Goal of the exercise:
Copy the records below, replacing "collectors" with "collected by" everywhere it appears and leaving everything else the same.

━━ Information shown

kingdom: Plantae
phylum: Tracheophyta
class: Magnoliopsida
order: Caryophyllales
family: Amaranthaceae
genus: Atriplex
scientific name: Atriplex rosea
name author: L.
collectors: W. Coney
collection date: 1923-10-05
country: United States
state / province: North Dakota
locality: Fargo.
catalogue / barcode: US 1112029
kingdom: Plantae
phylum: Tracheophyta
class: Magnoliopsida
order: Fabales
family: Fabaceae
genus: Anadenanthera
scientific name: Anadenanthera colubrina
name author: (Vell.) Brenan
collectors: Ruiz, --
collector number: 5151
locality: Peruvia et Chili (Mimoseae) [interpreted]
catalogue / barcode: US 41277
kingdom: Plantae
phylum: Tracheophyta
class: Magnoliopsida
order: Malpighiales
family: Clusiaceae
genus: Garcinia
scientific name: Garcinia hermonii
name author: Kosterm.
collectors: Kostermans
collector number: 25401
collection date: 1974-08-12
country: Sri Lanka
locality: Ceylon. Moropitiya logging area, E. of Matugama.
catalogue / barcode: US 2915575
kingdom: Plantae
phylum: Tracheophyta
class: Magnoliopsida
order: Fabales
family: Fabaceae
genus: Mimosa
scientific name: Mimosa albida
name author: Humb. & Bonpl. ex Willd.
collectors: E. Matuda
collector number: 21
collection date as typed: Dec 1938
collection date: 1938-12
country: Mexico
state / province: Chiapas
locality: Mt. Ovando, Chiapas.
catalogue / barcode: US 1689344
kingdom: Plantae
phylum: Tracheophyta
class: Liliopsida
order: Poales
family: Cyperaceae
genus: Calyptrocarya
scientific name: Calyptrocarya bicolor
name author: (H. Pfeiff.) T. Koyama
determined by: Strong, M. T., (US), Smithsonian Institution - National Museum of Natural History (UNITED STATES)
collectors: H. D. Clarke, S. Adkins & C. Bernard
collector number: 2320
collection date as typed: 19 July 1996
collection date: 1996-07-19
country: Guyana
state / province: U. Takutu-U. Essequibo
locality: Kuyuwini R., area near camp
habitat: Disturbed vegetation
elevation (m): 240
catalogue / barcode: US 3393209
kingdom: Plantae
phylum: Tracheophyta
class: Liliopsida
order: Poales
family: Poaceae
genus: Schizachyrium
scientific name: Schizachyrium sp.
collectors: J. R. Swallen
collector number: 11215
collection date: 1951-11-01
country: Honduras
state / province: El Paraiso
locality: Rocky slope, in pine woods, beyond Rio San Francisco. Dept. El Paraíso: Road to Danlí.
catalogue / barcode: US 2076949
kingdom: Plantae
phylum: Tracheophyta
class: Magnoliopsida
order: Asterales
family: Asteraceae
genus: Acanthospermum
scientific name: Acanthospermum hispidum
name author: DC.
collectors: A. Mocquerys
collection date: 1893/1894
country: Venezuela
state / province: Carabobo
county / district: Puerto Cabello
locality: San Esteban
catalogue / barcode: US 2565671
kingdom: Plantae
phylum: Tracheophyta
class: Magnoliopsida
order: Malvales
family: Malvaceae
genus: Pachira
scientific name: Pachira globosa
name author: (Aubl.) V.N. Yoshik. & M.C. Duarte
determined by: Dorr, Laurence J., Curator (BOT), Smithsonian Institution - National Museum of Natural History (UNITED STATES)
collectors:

━━━━

Task answer:
kingdom: Plantae
phylum: Tracheophyta
class: Magnoliopsida
order: Caryophyllales
family: Amaranthaceae
genus: Atriplex
scientific name: Atriplex rosea
name author: L.
collected by: W. Coney
collection date: 1923-10-05
country: United States
state / province: North Dakota
locality: Fargo.
catalogue / barcode: US 1112029
kingdom: Plantae
phylum: Tracheophyta
class: Magnoliopsida
order: Fabales
family: Fabaceae
genus: Anadenanthera
scientific name: Anadenanthera colubrina
name author: (Vell.) Brenan
collected by: Ruiz, --
collector number: 5151
locality: Peruvia et Chili (Mimoseae) [interpreted]
catalogue / barcode: US 41277
kingdom: Plantae
phylum: Tracheophyta
class: Magnoliopsida
order: Malpighiales
family: Clusiaceae
genus: Garcinia
scientific name: Garcinia hermonii
name author: Kosterm.
collected by: Kostermans
collector number: 25401
collection date: 1974-08-12
country: Sri Lanka
locality: Ceylon. Moropitiya logging area, E. of Matugama.
catalogue / barcode: US 2915575
kingdom: Plantae
phylum: Tracheophyta
class: Magnoliopsida
order: Fabales
family: Fabaceae
genus: Mimosa
scientific name: Mimosa albida
name author: Humb. & Bonpl. ex Willd.
collected by: E. Matuda
collector number: 21
collection date as typed: Dec 1938
collection date: 1938-12
country: Mexico
state / province: Chiapas
locality: Mt. Ovando, Chiapas.
catalogue / barcode: US 1689344
kingdom: Plantae
phylum: Tracheophyta
class: Liliopsida
order: Poales
family: Cyperaceae
genus: Calyptrocarya
scientific name: Calyptrocarya bicolor
name author: (H. Pfeiff.) T. Koyama
determined by: Strong, M. T., (US), Smithsonian Institution - National Museum of Natural History (UNITED STATES)
collected by: H. D. Clarke, S. Adkins & C. Bernard
collector number: 2320
collection date as typed: 19 July 1996
collection date: 1996-07-19
country: Guyana
state / province: U. Takutu-U. Essequibo
locality: Kuyuwini R., area near camp
habitat: Disturbed vegetation
elevation (m): 240
catalogue / barcode: US 3393209
kingdom: Plantae
phylum: Tracheophyta
class: Liliopsida
order: Poales
family: Poaceae
genus: Schizachyrium
scientific name: Schizachyrium sp.
collected by: J. R. Swallen
collector number: 11215
collection date: 1951-11-01
country: Honduras
state / province: El Paraiso
locality: Rocky slope, in pine woods, beyond Rio San Francisco. Dept. El Paraíso: Road to Danlí.
catalogue / barcode: US 2076949
kingdom: Plantae
phylum: Tracheophyta
class: Magnoliopsida
order: Asterales
family: Asteraceae
genus: Acanthospermum
scientific name: Acanthospermum hispidum
name author: DC.
collected by: A. Mocquerys
collection date: 1893/1894
country: Venezuela
state / province: Carabobo
county / district: Puerto Cabello
locality: San Esteban
catalogue / barcode: US 2565671
kingdom: Plantae
phylum: Tracheophyta
class: Magnoliopsida
order: Malvales
family: Malvaceae
genus: Pachira
scientific name: Pachira globosa
name author: (Aubl.) V.N. Yoshik. & M.C. Duarte
determined by: Dorr, Laurence J., Curator (BOT), Smithsonian Institution - National Museum of Natural History (UNITED STATES)
collected by:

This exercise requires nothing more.